### [Recorded data]
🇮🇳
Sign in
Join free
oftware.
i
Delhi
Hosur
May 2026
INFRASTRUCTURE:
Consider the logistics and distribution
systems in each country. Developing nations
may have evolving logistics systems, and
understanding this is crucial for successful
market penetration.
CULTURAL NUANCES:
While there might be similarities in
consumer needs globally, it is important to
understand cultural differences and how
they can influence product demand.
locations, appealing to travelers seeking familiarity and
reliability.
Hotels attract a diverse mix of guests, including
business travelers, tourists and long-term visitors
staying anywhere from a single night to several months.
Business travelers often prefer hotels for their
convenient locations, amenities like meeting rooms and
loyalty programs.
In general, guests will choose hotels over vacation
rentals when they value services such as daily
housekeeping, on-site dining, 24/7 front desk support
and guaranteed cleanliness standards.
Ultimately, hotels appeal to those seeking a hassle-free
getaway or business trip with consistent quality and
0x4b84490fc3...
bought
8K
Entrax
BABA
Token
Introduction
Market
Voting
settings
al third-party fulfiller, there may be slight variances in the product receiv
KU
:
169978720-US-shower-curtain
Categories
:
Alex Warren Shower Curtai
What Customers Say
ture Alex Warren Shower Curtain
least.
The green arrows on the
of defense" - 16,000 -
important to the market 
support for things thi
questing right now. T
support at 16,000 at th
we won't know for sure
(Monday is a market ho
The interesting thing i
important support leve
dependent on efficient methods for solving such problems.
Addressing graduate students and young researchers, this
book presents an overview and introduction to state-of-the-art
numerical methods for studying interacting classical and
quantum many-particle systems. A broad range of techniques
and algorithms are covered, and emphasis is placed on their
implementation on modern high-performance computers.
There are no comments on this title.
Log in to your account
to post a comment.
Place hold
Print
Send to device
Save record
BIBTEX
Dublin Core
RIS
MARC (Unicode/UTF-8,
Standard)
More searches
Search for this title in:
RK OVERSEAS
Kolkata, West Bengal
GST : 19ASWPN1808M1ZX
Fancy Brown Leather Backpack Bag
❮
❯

### [Your goal]
Looking back over the data above, restate word for word the lines that begin at the line with "they can influence product demand." and end at the line with "important to the market", inclusive.

### [Answer area]
they can influence product demand.
locations, appealing to travelers seeking familiarity and
reliability.
Hotels attract a diverse mix of guests, including
business travelers, tourists and long-term visitors
staying anywhere from a single night to several months.
Business travelers often prefer hotels for their
convenient locations, amenities like meeting rooms and
loyalty programs.
In general, guests will choose hotels over vacation
rentals when they value services such as daily
housekeeping, on-site dining, 24/7 front desk support
and guaranteed cleanliness standards.
Ultimately, hotels appeal to those seeking a hassle-free
getaway or business trip with consistent quality and
0x4b84490fc3...
bought
8K
Entrax
BABA
Token
Introduction
Market
Voting
settings
al third-party fulfiller, there may be slight variances in the product receiv
KU
:
169978720-US-shower-curtain
Categories
:
Alex Warren Shower Curtai
What Customers Say
ture Alex Warren Shower Curtain
least.
The green arrows on the
of defense" - 16,000 -
important to the market 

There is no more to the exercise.